▶ RECORDS FOR PROCESSING
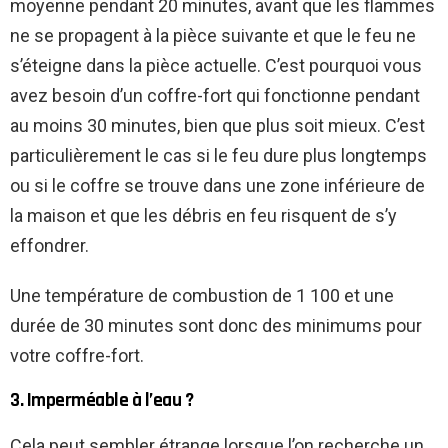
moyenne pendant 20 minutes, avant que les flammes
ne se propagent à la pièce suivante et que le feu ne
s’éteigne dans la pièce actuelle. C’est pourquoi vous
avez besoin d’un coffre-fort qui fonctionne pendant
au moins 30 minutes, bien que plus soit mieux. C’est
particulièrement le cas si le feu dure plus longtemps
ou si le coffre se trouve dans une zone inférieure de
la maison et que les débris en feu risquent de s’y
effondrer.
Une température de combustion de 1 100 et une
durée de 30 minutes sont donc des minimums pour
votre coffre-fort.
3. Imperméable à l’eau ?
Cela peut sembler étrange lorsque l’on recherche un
--
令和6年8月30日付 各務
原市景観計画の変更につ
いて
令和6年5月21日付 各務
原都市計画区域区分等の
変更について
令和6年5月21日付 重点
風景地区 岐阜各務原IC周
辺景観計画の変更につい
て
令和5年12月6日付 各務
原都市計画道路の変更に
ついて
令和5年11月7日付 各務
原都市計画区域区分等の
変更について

▶ WHAT IS NEEDED
Among these entries, how many lines include the string "dans"? Reply with the number by itself.

▶ SOLVED EXERCISE
2